How retirees can survive and thrive in the gig economy: Retirement Scan
Our daily roundup of retirement news your clients may be thinking about.
How retirees can survive and thrive in the gig economy
The gig economy offers baby boomers the opportunity to make extra money to cover their living expenses, and retirees should take advantage of this to augment their income, according to this article on Kiplinger. However, retirees are advised to find the gig work that suits them, and have realistic expectations about the work they do. Jobs in the gig economy do not provide steady income as well as traditional workplace benefits. They also need to keep track of their income and expenses, and make quarterly tax payments to avoid issues with the IRS.
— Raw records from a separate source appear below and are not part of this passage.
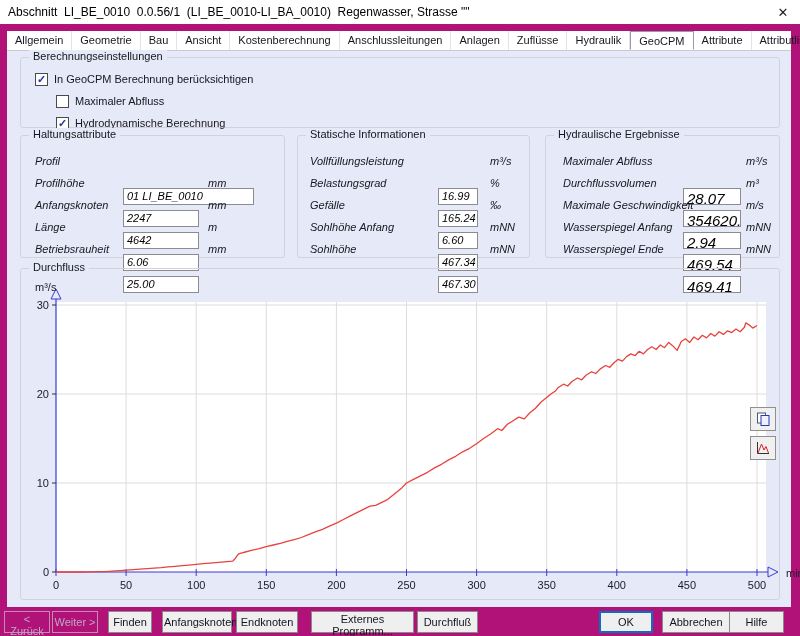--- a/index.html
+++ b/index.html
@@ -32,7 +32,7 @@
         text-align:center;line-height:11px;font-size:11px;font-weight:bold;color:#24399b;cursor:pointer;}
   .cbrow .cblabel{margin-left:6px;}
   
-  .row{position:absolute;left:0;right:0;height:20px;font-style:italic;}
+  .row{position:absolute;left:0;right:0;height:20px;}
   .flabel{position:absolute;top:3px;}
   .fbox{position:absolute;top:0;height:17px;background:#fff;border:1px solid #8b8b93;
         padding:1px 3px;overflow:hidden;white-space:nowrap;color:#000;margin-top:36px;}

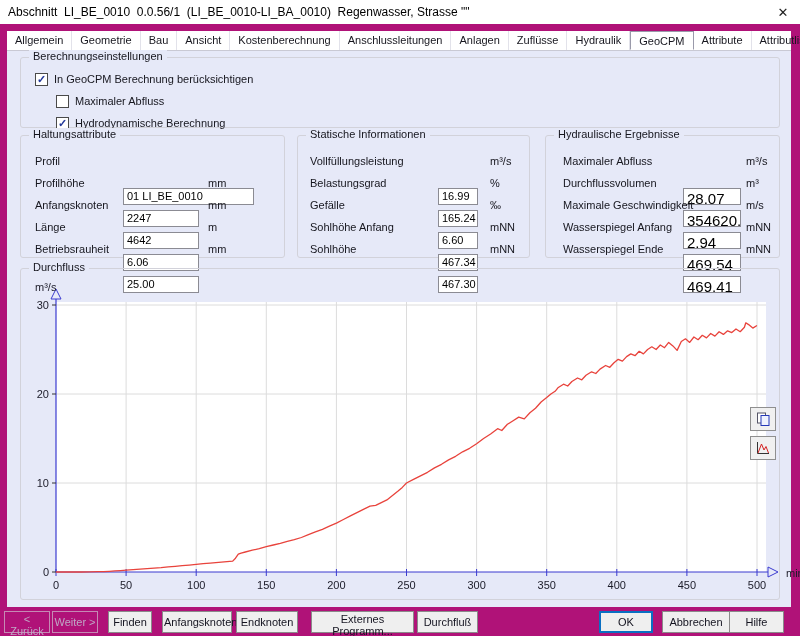--- a/index.html
+++ b/index.html
@@ -35,7 +35,7 @@
   .row{position:absolute;left:0;right:0;height:20px;}
   .flabel{position:absolute;top:3px;}
   .fbox{position:absolute;top:0;height:17px;background:#fff;border:1px solid #8b8b93;
-        padding:1px 3px;overflow:hidden;white-space:nowrap;color:#000;margin-top:36px;}
+        padding:1px 3px;overflow:hidden;white-space:nowrap;color:#000;}
   .funit{position:absolute;top:3px;}
   .g-halt .flabel{left:14px}.g-halt .fbox{left:102px;width:76px}.g-halt .fbox.wide{width:131px}
   .g-halt .funit{left:187px}

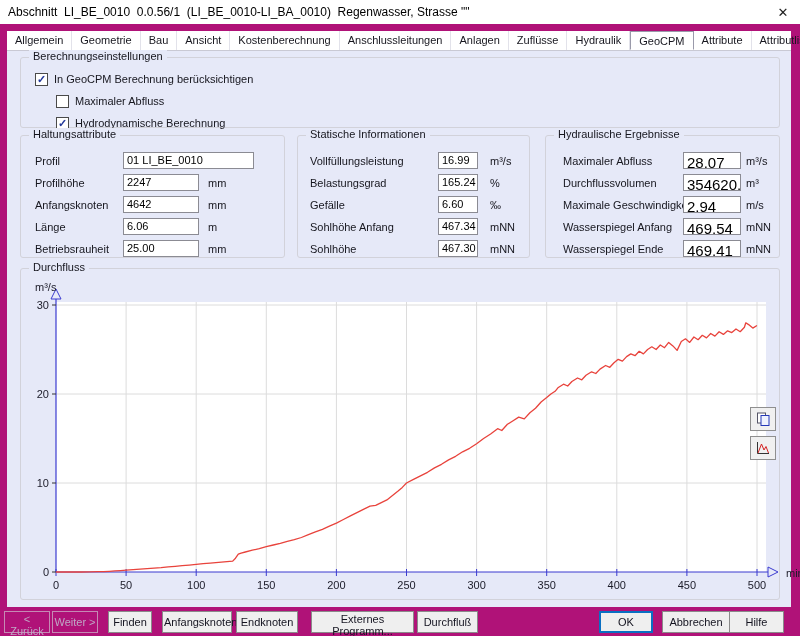--- a/index.html
+++ b/index.html
@@ -39,7 +39,7 @@
   .funit{position:absolute;top:3px;}
   .g-halt .flabel{left:14px}.g-halt .fbox{left:102px;width:76px}.g-halt .fbox.wide{width:131px}
   .g-halt .funit{left:187px}
-  .g-stat .flabel{left:12px}.g-stat .fbox{left:140px;width:40px}.g-stat .funit{left:192px}
+  .g-stat .flabel{left:12px}.g-stat .fbox{left:112px;width:50px}.g-stat .funit{left:192px}
   .g-hyd .flabel{left:17px}.g-hyd .fbox{left:137px;width:58px;font-size:15px}.g-hyd .funit{left:200px}
   
   .chart-svg{position:absolute;left:0;top:0;overflow:visible;}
The best investing and retirement advice for your 50s
Clients who are in their 50s can contribute a bigger amount to their retirement plans, and they should max out the limit to boost their retirement prospects, says an expert in this article on Motley Fool. They are allowed to contribute $6,000 more into the 401(k) and an extra $1,000 in the IRA when they turn 50, the expert says. Reaching the age is the time in their life when they will have more free money, as children move out and live on their own, the expert explains.
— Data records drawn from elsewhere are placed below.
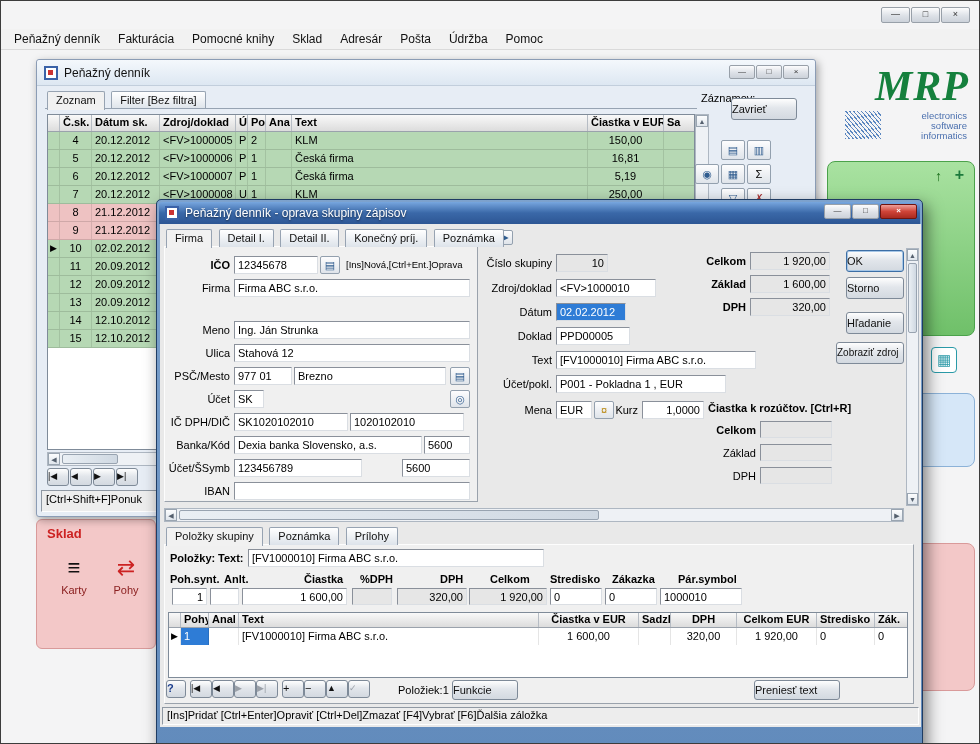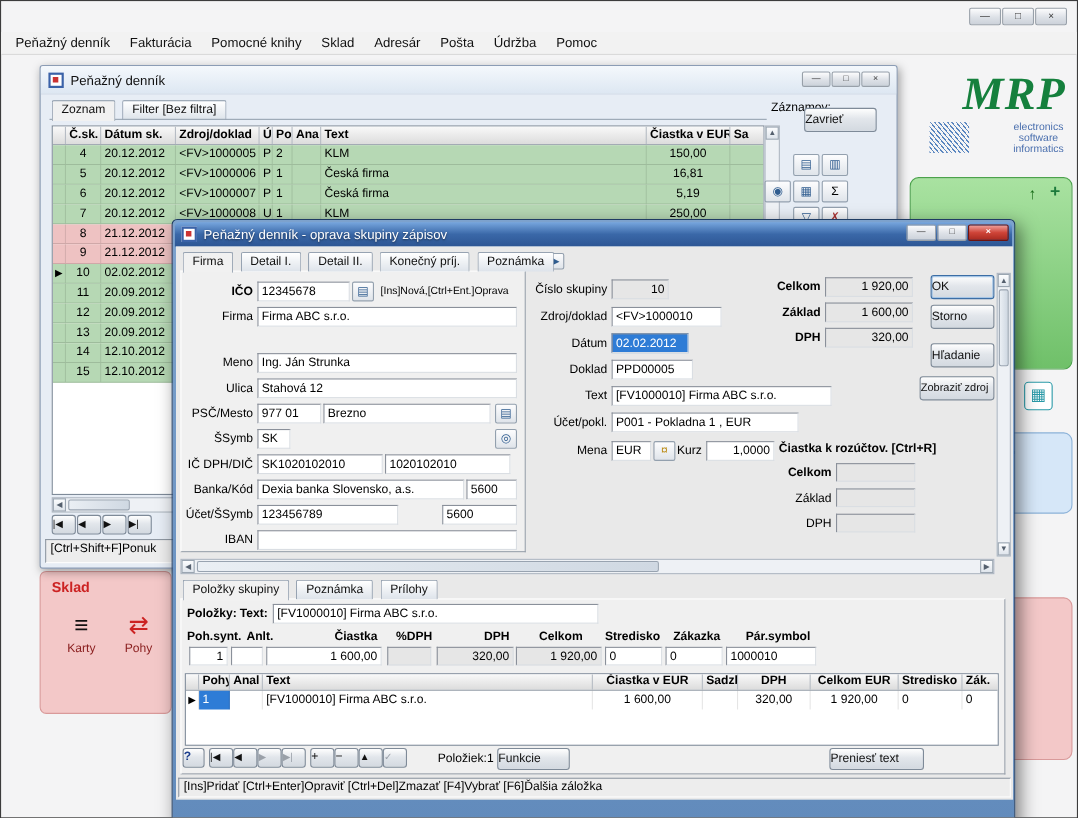--- a/index.html
+++ b/index.html
@@ -30,7 +30,7 @@
   .logo{position:absolute;left:842px;top:64px;width:126px;height:86px}
   .mrp-brand{position:absolute;right:0;top:0;font-family:"Liberation Serif",serif;font-style:italic;font-weight:bold;font-size:42px;line-height:42px;color:#15803d;letter-spacing:1px}
   .mrp-hatch{position:absolute;left:2px;top:46px;width:36px;height:28px;background:repeating-linear-gradient(50deg,#5a86c0 0 1px,transparent 1px 3px)}
-  .mrp-tag{position:absolute;right:2px;top:46px;text-align:center;font-size:9.5px;line-height:10px;color:#4a6fae}
+  .mrp-tag{position:absolute;right:2px;top:46px;text-align:right;font-size:9.5px;line-height:10px;color:#4a6fae}
   
   .btn{background:linear-gradient(#fefefe,#e2e6eb 45%,#d3d9e0);border:1px solid #7e8a98;border-radius:3px;font-size:11px;color:#111;text-align:left;position:absolute}
   .btn.def{border:1px solid #3c6ea5;box-shadow:inset 0 0 0 1px #a6c6e6}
Why job hopping can hurt your retirement
Young workers who switch jobs more often than necessary may be putting their retirement security in jeopardy, as they may not stay long enough in the company to be eligible to participate in the employer's 401(k) plan, according to this article on USA Today. They would also lose the employer's match if they fail to meet their plan's vesting period. Those who have assets in their former employer's 401(k) plan may want to roll over the savings into an IRA or their new employer's 401(k) plan to avoid taxes and possibly a penalty.
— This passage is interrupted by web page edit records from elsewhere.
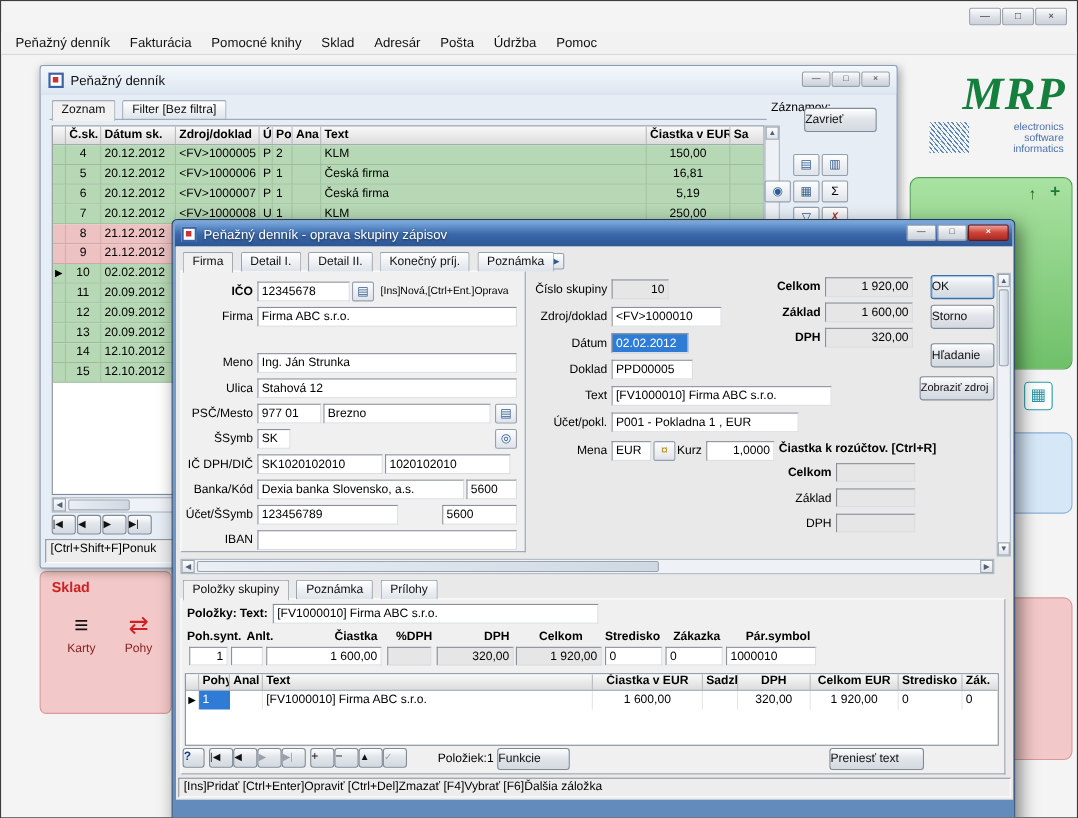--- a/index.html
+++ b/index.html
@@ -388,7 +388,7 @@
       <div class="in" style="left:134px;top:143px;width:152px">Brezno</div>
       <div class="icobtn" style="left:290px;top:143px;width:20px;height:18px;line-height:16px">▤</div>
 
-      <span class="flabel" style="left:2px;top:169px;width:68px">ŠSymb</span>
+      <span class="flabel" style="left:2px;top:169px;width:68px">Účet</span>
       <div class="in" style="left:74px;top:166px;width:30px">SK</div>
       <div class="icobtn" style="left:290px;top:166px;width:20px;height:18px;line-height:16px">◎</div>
When can you take money out of a Roth IRA?
Retirement investors can take a distribution from their Roth IRAs even if the account exists for less than five years, according to this article on MarketWatch. However, the earnings withdrawn before the account turns five years old or before they reach 59 1/2 could be subject to tax and a penalty. For example, a 58-year-old client will face no tax and penalty if he withdraws the investment earnings in his Roth IRA when he turn 63.
Ask Larry: Can my wife suspend and then get spousal?
A client who has reached her full retirement age can apply for her Social Security spousal benefit on her retired husband's record as soon as she suspends her own retirement benefit, according to this article on Forbes. While she can suspend her own retirement benefit and subsequently earn delayed retirement credits, she will not be allowed to collect other benefits, including her excess benefit, under the new rules.